* _Provided entries_
>>>>
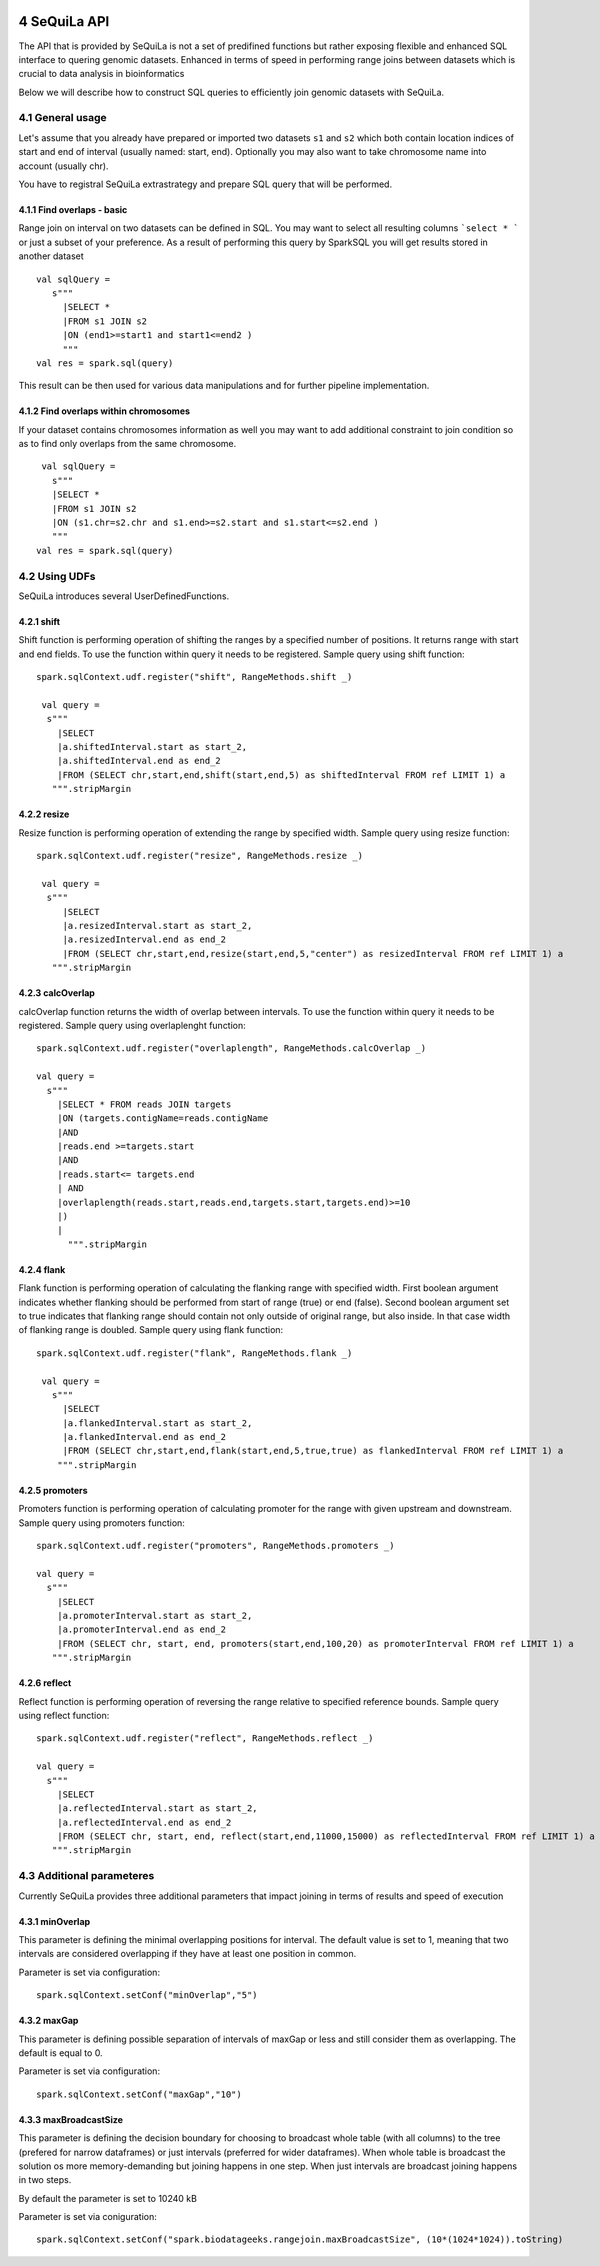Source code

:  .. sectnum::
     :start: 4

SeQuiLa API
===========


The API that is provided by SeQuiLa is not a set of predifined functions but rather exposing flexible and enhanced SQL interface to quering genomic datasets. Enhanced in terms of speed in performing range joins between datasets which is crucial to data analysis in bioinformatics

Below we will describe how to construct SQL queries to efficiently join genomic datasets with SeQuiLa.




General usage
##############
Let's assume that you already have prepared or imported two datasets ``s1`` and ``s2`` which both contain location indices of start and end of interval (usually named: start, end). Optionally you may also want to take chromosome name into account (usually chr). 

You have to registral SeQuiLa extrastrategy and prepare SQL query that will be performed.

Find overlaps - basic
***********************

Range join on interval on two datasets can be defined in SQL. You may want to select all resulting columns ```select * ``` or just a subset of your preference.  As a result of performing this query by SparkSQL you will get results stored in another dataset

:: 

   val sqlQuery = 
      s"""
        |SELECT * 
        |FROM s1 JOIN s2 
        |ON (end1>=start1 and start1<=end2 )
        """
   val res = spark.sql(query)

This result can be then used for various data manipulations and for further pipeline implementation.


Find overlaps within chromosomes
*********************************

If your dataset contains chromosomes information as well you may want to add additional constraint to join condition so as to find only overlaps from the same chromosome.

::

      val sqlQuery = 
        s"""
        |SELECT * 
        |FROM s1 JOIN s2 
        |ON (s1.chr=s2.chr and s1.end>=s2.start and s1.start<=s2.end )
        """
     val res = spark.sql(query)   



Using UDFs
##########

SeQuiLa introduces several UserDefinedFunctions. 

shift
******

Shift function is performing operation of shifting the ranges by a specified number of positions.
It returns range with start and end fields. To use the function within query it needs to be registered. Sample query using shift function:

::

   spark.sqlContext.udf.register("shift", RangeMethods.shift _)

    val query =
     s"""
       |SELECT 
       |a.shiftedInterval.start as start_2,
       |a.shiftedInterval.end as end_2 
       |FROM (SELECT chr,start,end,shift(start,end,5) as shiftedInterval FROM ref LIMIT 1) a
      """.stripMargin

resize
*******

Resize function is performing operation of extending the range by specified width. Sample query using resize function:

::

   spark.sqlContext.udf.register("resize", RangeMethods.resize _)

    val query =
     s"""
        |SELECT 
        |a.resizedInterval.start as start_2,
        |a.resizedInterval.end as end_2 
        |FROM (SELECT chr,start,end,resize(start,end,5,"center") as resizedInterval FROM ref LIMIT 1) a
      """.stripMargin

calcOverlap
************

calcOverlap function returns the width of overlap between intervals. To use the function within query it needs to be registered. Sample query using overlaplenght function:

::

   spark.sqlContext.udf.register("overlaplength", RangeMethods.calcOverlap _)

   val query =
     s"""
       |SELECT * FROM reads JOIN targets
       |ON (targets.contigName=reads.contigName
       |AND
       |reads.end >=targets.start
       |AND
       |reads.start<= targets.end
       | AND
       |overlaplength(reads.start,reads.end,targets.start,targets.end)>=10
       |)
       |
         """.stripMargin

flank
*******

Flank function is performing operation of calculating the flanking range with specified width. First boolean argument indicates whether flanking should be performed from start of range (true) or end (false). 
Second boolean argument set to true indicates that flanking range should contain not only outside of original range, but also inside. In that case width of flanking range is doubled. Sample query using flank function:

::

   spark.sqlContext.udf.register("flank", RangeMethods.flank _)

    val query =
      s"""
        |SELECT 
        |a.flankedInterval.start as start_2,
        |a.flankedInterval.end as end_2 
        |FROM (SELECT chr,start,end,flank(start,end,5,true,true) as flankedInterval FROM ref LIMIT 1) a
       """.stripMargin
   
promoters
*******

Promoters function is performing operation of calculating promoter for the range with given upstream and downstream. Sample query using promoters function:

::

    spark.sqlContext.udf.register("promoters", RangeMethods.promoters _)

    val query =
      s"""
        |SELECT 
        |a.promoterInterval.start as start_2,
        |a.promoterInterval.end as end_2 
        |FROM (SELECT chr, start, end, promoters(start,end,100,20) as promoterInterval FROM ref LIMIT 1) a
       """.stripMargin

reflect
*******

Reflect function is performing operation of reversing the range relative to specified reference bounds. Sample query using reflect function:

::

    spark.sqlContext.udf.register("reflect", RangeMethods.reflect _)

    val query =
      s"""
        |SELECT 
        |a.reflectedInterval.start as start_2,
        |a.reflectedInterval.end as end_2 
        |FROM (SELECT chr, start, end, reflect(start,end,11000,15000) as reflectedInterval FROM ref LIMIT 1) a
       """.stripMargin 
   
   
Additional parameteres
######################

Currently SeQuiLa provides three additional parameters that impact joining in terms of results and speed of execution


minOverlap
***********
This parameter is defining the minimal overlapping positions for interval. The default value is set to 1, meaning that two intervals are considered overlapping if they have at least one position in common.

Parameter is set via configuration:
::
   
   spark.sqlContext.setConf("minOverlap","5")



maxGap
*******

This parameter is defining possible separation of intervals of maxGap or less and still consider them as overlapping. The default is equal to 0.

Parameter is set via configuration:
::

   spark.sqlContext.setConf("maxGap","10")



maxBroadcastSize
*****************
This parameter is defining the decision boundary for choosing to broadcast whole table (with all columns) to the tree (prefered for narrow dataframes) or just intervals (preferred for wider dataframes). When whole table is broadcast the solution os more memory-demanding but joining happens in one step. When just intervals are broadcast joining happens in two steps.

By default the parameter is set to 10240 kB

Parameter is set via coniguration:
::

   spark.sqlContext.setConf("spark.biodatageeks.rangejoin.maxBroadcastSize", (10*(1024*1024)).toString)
<<<<
>>>>
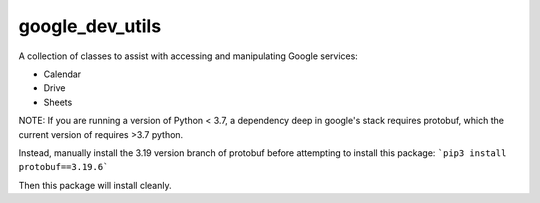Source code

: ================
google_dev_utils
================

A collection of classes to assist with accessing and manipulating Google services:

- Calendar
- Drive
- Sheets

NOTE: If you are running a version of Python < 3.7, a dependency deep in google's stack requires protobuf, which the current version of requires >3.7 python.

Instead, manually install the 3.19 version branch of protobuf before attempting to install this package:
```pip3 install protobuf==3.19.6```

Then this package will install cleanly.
<<<<
* _Work task_
Reproduce exactly the lines above from the line with "Currently SeQuiLa provides" to the line with "By default the parameter is set to 10240 kB", including both, and add nothing.

* _Solution to this exercise_
Currently SeQuiLa provides three additional parameters that impact joining in terms of results and speed of execution


minOverlap
***********
This parameter is defining the minimal overlapping positions for interval. The default value is set to 1, meaning that two intervals are considered overlapping if they have at least one position in common.

Parameter is set via configuration:
::
   
   spark.sqlContext.setConf("minOverlap","5")



maxGap
*******

This parameter is defining possible separation of intervals of maxGap or less and still consider them as overlapping. The default is equal to 0.

Parameter is set via configuration:
::

   spark.sqlContext.setConf("maxGap","10")



maxBroadcastSize
*****************
This parameter is defining the decision boundary for choosing to broadcast whole table (with all columns) to the tree (prefered for narrow dataframes) or just intervals (preferred for wider dataframes). When whole table is broadcast the solution os more memory-demanding but joining happens in one step. When just intervals are broadcast joining happens in two steps.

By default the parameter is set to 10240 kB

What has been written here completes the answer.